On Friday, Columbia Professor Arvind Panagariya visited the College to deliver the keynote address for this year’s Center for Development Economics (CDE) conference. Panagariya is the former vice-chair of the National Institution for Transforming India, where he worked to improve India’s economy and bring the country into the technological, modern world. His speech on Friday, titled “Financial Technology, Inclusion and Development: The Case of India,” focused on examining the recent improvements and developments in the Indian economy through the lens of financial technology (FinTech).

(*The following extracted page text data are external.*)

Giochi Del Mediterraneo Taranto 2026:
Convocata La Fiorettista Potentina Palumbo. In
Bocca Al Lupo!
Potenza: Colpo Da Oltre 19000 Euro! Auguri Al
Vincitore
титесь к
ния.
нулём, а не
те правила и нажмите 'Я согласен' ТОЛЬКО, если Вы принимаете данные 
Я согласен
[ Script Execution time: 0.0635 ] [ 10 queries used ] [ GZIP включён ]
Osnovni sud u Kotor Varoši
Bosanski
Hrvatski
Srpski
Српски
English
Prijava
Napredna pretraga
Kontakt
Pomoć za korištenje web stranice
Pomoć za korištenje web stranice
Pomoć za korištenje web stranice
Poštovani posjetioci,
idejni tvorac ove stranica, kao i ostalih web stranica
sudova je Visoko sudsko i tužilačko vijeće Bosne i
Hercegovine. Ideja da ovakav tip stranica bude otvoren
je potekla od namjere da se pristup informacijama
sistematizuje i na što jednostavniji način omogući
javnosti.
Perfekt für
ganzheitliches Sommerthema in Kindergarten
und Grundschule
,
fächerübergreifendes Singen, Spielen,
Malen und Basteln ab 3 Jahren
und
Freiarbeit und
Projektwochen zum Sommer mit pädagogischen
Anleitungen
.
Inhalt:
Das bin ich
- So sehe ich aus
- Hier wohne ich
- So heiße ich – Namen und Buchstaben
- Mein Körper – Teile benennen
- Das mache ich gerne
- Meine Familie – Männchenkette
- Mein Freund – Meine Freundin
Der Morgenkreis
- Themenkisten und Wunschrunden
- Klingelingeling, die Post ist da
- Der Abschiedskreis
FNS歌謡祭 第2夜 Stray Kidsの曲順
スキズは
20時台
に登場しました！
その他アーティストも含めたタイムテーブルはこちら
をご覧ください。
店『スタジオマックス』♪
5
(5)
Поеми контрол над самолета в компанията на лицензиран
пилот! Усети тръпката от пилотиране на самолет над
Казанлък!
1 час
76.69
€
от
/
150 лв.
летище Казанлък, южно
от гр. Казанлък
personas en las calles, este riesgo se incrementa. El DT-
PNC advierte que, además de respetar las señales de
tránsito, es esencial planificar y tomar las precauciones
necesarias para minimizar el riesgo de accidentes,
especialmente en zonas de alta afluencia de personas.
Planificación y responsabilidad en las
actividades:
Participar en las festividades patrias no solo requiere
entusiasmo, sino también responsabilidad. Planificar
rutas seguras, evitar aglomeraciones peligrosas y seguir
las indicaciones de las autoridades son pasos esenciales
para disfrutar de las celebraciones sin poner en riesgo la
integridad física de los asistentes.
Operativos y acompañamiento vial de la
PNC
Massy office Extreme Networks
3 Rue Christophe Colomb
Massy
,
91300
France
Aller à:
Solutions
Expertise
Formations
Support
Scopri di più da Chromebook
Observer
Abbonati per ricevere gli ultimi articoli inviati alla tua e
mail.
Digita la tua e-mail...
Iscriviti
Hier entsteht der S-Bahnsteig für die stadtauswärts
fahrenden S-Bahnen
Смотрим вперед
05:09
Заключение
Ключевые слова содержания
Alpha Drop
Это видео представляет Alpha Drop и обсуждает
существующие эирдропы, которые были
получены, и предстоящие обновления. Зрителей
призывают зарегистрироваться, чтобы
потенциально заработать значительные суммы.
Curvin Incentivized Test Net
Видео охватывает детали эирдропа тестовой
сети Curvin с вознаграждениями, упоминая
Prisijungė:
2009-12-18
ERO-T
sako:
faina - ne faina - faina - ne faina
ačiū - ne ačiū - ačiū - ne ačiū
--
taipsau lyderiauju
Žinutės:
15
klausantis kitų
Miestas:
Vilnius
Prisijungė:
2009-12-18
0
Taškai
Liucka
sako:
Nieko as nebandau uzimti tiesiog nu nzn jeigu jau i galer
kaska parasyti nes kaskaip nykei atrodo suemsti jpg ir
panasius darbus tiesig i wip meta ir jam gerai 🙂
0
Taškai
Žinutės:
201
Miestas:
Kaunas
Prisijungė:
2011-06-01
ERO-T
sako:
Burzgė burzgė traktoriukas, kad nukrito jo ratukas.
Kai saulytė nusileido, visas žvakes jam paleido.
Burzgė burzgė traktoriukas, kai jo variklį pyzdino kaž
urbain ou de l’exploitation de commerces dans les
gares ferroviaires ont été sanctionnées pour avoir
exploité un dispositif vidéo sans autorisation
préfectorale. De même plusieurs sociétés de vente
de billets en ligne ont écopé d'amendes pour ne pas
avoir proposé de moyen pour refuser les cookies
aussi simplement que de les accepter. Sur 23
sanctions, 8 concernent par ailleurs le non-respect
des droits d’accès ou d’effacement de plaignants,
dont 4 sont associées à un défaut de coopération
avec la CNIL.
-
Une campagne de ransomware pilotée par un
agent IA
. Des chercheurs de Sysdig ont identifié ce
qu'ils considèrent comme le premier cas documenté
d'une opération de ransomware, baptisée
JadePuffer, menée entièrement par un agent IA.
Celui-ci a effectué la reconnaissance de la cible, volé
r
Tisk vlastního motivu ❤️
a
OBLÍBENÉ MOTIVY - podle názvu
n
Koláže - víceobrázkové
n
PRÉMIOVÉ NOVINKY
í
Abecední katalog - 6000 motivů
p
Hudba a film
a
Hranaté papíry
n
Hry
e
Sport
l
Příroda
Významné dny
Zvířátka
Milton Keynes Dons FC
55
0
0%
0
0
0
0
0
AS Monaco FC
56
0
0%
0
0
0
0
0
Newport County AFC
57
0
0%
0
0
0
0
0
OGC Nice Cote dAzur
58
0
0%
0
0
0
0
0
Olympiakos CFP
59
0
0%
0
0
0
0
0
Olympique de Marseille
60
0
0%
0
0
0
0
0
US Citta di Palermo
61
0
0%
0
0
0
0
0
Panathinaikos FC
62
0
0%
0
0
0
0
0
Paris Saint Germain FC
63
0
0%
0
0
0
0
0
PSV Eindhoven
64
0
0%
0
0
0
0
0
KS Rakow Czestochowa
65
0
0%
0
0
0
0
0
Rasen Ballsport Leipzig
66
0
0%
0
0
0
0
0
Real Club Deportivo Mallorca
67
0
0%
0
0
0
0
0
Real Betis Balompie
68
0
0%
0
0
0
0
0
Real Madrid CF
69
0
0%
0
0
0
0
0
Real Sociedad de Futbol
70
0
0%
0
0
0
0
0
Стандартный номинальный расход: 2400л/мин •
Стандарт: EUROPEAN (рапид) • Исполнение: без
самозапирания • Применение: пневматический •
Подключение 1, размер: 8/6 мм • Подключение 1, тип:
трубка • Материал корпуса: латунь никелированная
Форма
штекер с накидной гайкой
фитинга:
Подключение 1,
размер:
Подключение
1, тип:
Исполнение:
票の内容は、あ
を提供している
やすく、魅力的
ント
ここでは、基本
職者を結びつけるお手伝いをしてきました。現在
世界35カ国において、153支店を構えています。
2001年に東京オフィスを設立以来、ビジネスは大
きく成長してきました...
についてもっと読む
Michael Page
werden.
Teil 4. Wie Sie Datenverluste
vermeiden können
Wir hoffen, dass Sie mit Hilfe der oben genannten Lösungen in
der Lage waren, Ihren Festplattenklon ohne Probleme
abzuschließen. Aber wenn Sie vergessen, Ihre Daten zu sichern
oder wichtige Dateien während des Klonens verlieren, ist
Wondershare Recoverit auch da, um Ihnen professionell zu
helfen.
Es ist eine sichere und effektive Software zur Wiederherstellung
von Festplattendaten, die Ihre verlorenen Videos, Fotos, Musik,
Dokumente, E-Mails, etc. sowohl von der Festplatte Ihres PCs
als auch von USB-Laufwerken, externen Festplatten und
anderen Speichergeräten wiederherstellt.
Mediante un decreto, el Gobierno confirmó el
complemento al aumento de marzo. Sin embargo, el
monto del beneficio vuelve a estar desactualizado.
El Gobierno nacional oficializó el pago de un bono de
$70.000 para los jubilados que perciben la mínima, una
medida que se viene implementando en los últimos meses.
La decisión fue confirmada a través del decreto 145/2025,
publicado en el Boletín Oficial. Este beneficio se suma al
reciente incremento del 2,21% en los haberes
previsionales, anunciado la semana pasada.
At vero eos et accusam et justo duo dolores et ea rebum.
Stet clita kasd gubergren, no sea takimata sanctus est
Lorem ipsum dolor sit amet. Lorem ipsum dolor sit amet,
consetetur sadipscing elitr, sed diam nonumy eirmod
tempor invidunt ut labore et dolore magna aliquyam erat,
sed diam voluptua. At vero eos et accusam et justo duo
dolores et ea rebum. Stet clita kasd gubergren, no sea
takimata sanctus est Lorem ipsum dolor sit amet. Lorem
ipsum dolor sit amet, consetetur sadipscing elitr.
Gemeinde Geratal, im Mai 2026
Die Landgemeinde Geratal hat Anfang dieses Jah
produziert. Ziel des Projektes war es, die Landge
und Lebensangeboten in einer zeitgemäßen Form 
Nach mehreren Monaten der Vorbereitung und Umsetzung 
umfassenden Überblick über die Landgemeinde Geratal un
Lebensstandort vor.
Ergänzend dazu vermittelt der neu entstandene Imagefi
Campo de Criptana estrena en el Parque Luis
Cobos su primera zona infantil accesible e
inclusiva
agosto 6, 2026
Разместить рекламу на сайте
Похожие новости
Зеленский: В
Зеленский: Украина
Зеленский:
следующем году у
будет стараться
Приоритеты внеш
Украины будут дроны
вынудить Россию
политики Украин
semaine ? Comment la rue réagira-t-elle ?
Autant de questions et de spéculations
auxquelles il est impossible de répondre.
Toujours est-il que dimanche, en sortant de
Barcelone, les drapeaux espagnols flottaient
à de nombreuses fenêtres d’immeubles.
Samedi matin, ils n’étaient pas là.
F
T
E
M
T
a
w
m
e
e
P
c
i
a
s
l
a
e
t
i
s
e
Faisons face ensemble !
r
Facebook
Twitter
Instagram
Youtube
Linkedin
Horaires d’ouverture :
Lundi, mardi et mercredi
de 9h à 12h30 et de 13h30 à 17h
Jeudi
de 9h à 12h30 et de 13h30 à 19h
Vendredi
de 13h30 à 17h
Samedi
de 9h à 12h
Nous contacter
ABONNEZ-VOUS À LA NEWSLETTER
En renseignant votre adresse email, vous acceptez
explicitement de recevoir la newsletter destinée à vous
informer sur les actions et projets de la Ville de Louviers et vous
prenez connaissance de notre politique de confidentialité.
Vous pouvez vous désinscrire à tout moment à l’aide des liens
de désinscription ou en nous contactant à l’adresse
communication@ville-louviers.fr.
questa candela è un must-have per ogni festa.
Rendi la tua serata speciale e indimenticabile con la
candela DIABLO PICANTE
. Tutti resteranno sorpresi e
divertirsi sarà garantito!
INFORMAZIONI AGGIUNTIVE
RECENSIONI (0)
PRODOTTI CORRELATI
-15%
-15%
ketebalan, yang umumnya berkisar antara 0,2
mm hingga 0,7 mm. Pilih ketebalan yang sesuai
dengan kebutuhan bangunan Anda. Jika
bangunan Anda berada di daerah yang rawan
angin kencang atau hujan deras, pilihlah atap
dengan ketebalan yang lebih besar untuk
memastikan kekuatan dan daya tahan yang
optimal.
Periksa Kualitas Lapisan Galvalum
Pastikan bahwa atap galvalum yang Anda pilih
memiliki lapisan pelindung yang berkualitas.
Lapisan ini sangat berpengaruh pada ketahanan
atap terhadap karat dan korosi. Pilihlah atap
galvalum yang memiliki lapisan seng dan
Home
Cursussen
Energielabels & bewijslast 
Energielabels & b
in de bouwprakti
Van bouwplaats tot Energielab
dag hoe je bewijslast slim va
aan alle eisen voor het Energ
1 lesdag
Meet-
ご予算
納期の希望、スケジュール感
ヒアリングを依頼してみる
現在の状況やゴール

Panagariya began his talk by marveling at the speed of India’s economic improvements. “As late as the 1980s, I didn’t believe that we would be where we are today,” he said. He described India’s old economy as “clunky” and inefficient, filled with arcane regulations and bureaucracy. Though he acknowledged that this problem persists somewhat, the recent systemic change was remarkable to him. “If that can change, anything is possible,” he said.
Panagariya then transitioned into the specifics of India’s development through FinTech. FinTech encompasses all technology that allows for financial transactions, including payments and transfers via mobile apps, loan and insurance websites, crowdsourcing sites and robo-advice in stocks and assets. Although India’s FinTech services lag behind those of many developed countries, Panagariya contended that their spread was notable for a nation in the developing world. “For a country with a per capita income of less than $2000 per year, India is spreading its financial technology remarkably quickly,” he said.
Many barriers exist for the spread of digital transactions in a developing country like India. “The infrastructure in India is being built up to bring households into [FinTech],” Panagariya said. “This requires building extensive platforms through which these transactions can be engaged.” For many non-cash transactions, a proof of identity is needed. In India, ID cards have not always been easy to come by. “Even in the past decade, there was no system to give every person a proof of identity,” Panagariya said. Most people in India simply had no way to verify who they were, making non-cash transactions exponentially more difficult. This changed in 2010, when the first Aadhaar Card was issued as a government-based ID card available to all Indians. The Aadhaar Card incorporates 10 fingerprints and an iris scan, and it has reached nearly full saturation in the past eight years. “To open a bank account, you need a proof of identity. These cards provide it,” Panagariya said.
Of course, a bank account is also necessary to engage in these transactions. In this, too, the Indian economy has made significant progress. Five years ago, Panagariya explained, only 47 percent of Indians had bank accounts. However, when the government began the Pradhan Mantri Jan-Dhan Yojana program, which focused on increasing the accessibility of bank accounts, 18 million new accounts were created in a single day. Nevertheless, problems remain for those living in rural areas. “Most rural people are still 10 or five miles away from a bank,” Panagariya said. “The government wants to make sure that these accounts are being used. But they can’t be used if they aren’t accessible.”
Strides have also been made in connecting accounts to one another through FinTech. One of the main drivers of this increased connection has been the spread of cellphones. “As late as 1999, the total number of telephones in India was 40 million,” Panagariya said. However, there are now 1.2 billion phones in India, half of which are in rural areas. Because of the Aadhaar Cards, however, phones are no longer entirely necessary to complete these transactions. “Because you have government identities, you don’t need a phone,” Panagariya said. “If you’ve got a bank account, and if you’ve got a thumb [for fingerprints], you can do these transactions.” He believes that this technology could radically restructure the foundations of the Indian economy. “In a few years, many believe that credit cards will become history in India,” Panagariya said.
Panagariya also discussed a variety of other developments in FinTech, like the Government e-Marketplace. “It’s basically like Amazon, but by the Indian government,” he said. In addition, he discussed WhatsApp pay, a new feature of the communication application WhatsApp that he described as “the big disruptor that’s about to happen.” He also mentioned the Indian government’s debate over the spread of Bitcoin, which it has thus far tolerated. “The government is a bit ambivalent about Bitcoin,” he said. “[I took part in] some of those discussions, and many people wanted to shut the whole thing down.”
Panagariya concluded by giving a few parting lessons from his work in the National Institution for Transforming India. He shared his philosophy that no technology can substitute for growth and that incentives matter when determining policy. “Giving people the means to transact digitally will not cause them to do it,” he said. “You need to have the right policy.” Additionally, he vouched for removal when a policy is not working. “Sometimes, you don’t need effective implementation of poor policies – you need them removed,” he explained.
At one point in the talk, Panagariya offered a more philosophical note. “As academics, it is very difficult for us to gauge what influence we are having… You cannot truly know whether you’re having any influence or not,” he said. To him, a strong conviction is more important than clear evidence of change. “Having the belief that ‘yes, this is good’ is crucial when you want to effect change,” he said. This conviction is Panagariya’s guiding philosophy throughout his work on economic reform.